• [Data extracts]:
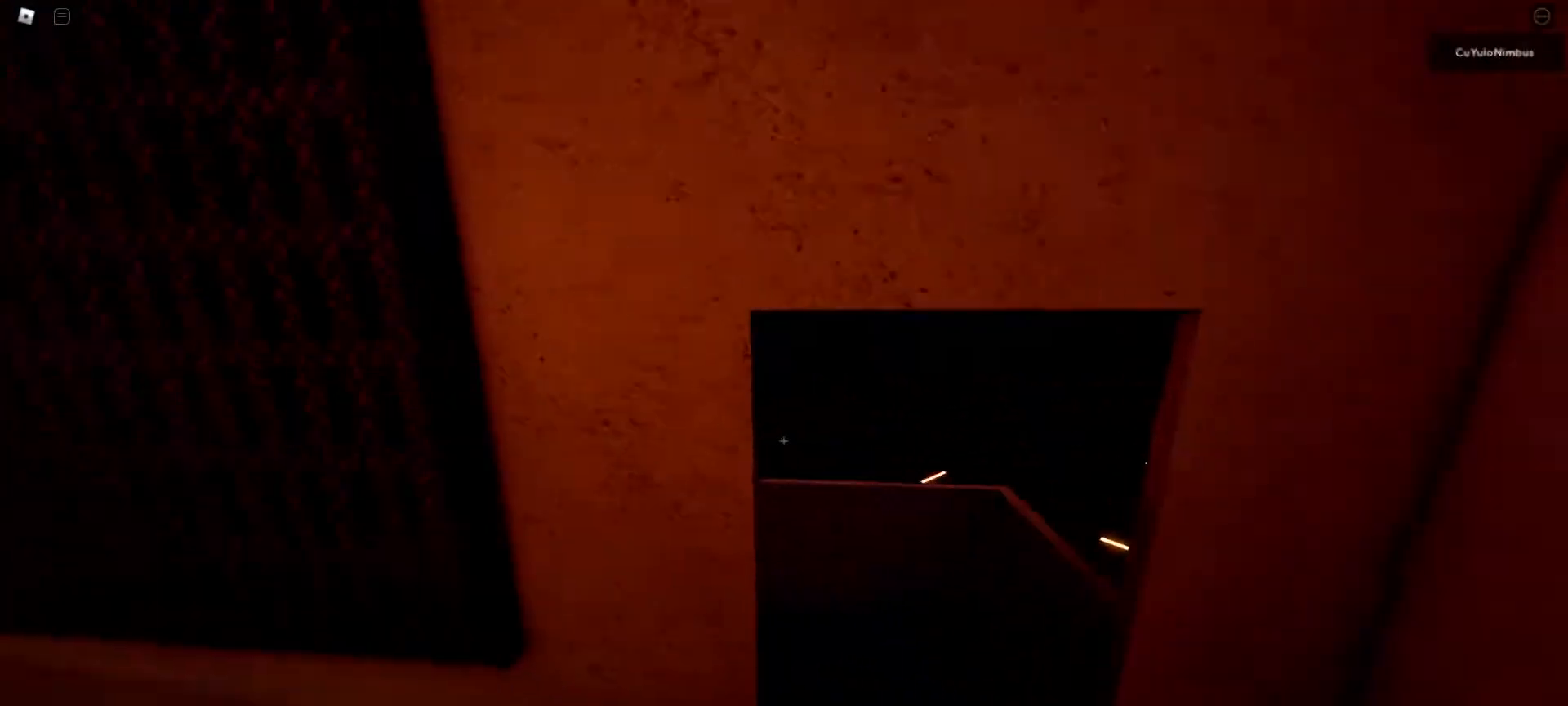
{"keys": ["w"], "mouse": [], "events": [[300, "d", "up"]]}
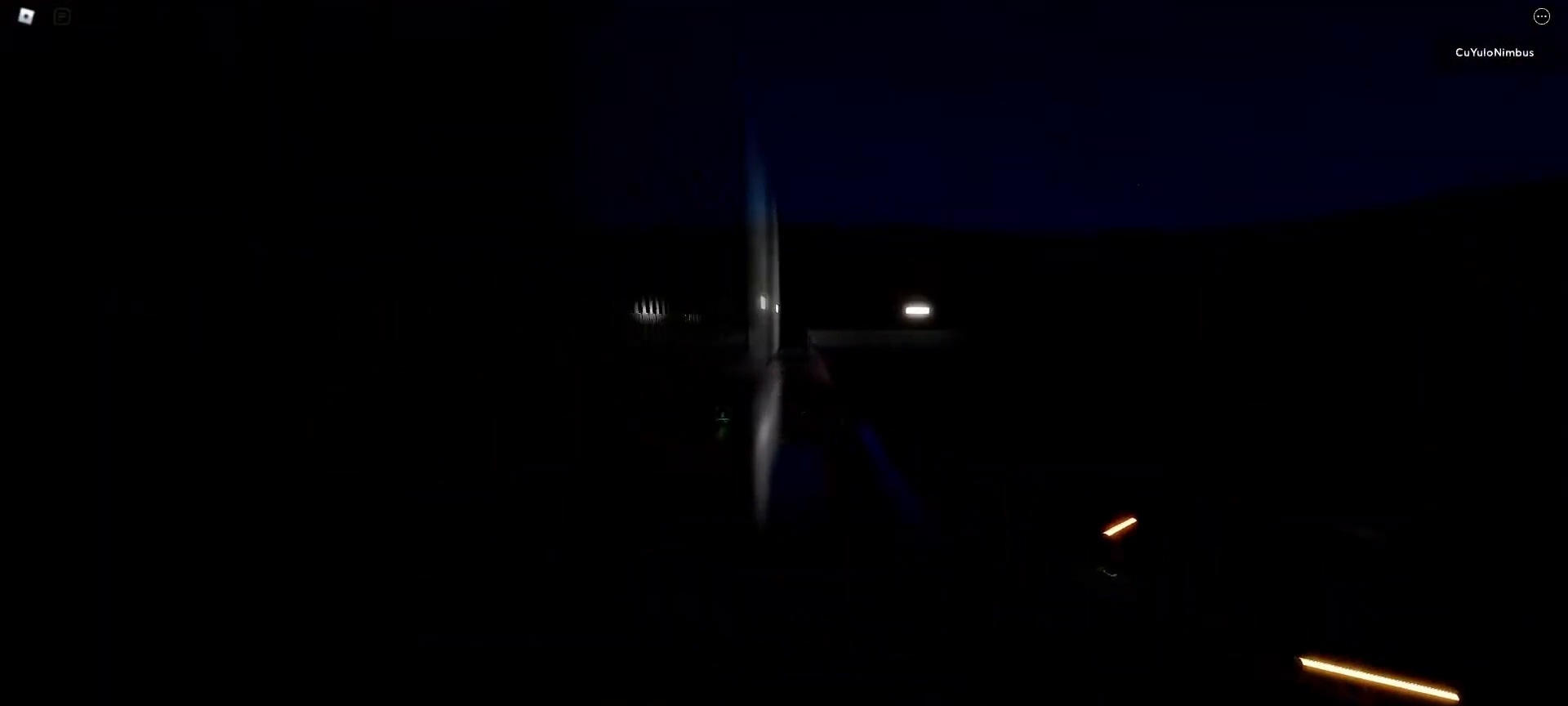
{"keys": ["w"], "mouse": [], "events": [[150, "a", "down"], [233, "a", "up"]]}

--

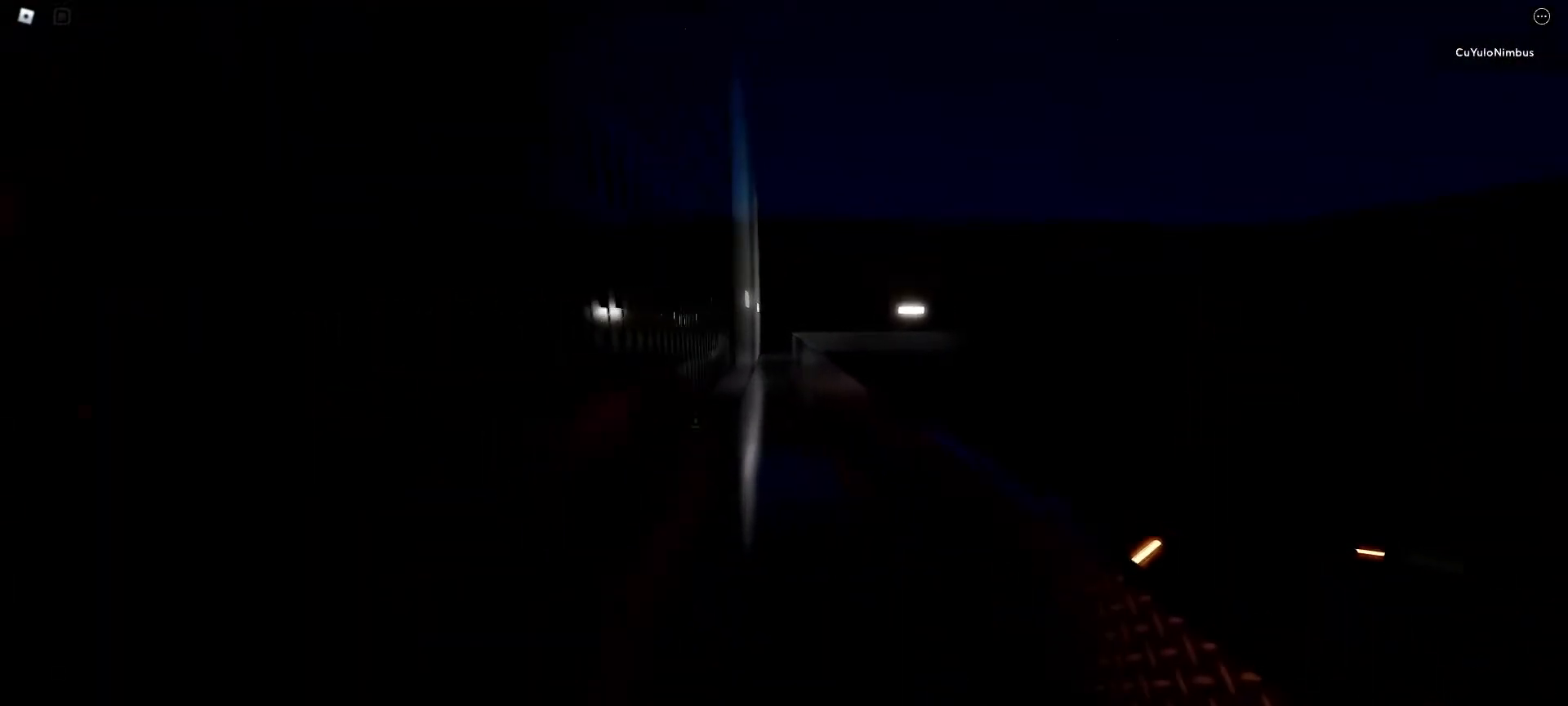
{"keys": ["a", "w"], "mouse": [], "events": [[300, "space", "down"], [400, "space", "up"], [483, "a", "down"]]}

...

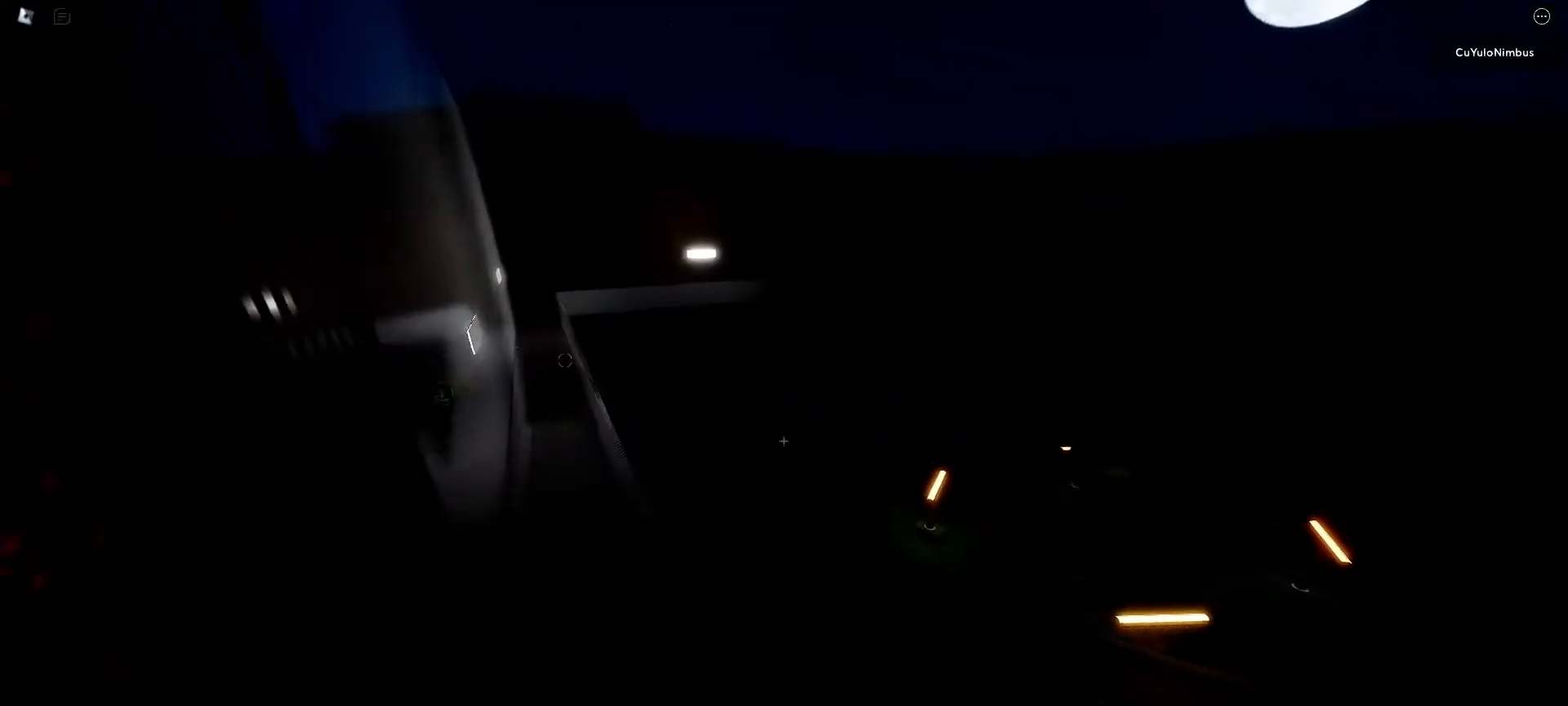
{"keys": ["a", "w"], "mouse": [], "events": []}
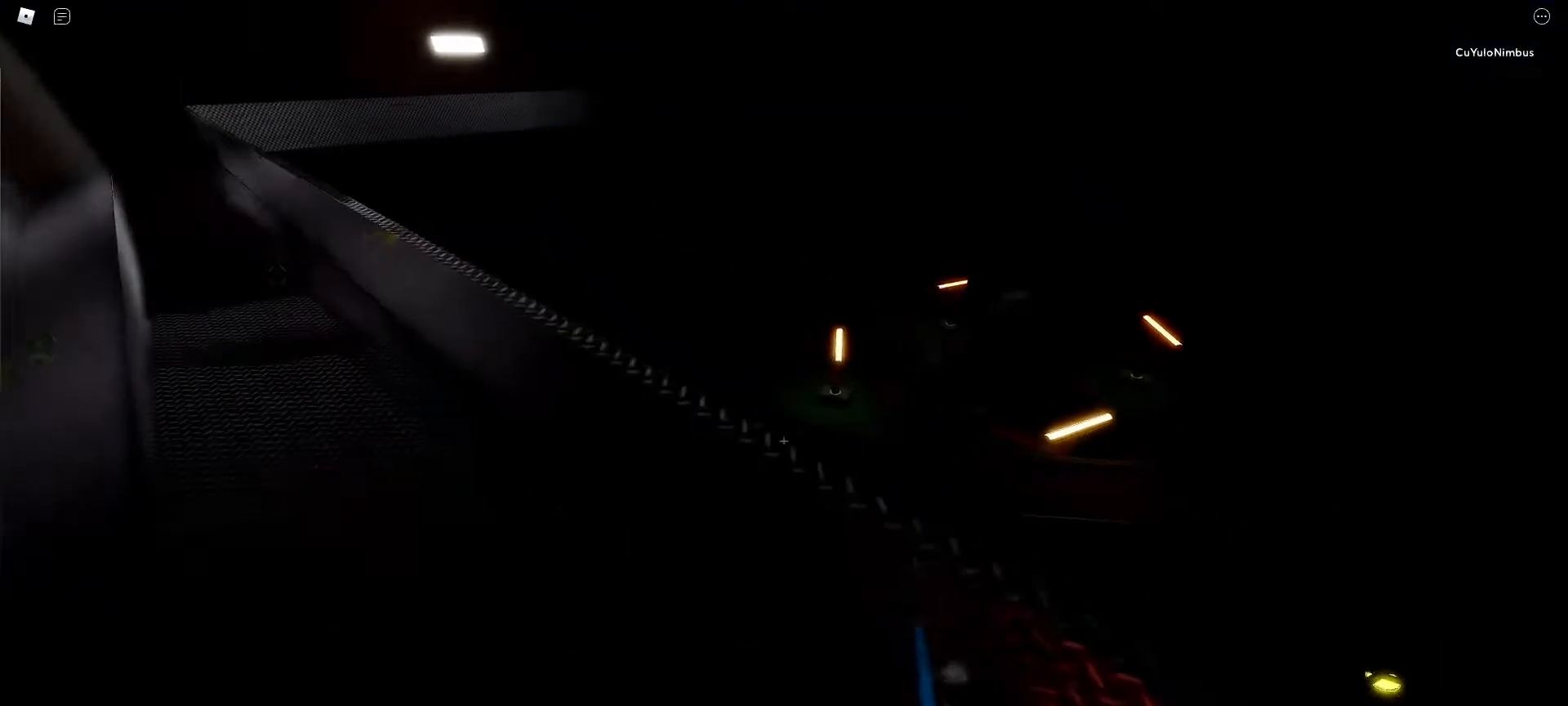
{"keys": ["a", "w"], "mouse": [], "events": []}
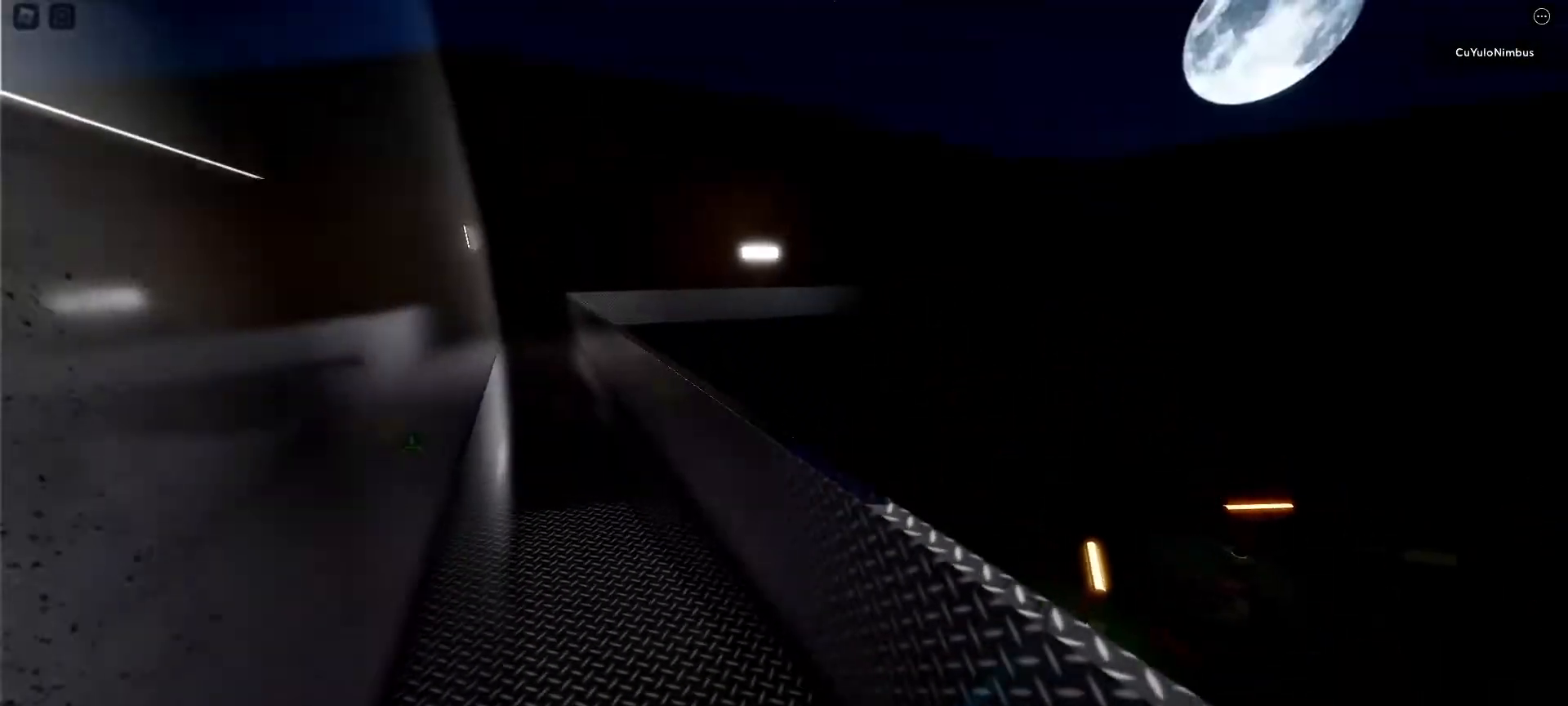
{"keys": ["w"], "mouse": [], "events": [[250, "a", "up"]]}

• [Your assignment]: Copy out all lines above holding "down".

• [Response area]:
{"keys": ["w"], "mouse": [], "events": [[150, "a", "down"], [233, "a", "up"]]}
{"keys": ["a", "w"], "mouse": [], "events": [[300, "space", "down"], [400, "space", "up"], [483, "a", "down"]]}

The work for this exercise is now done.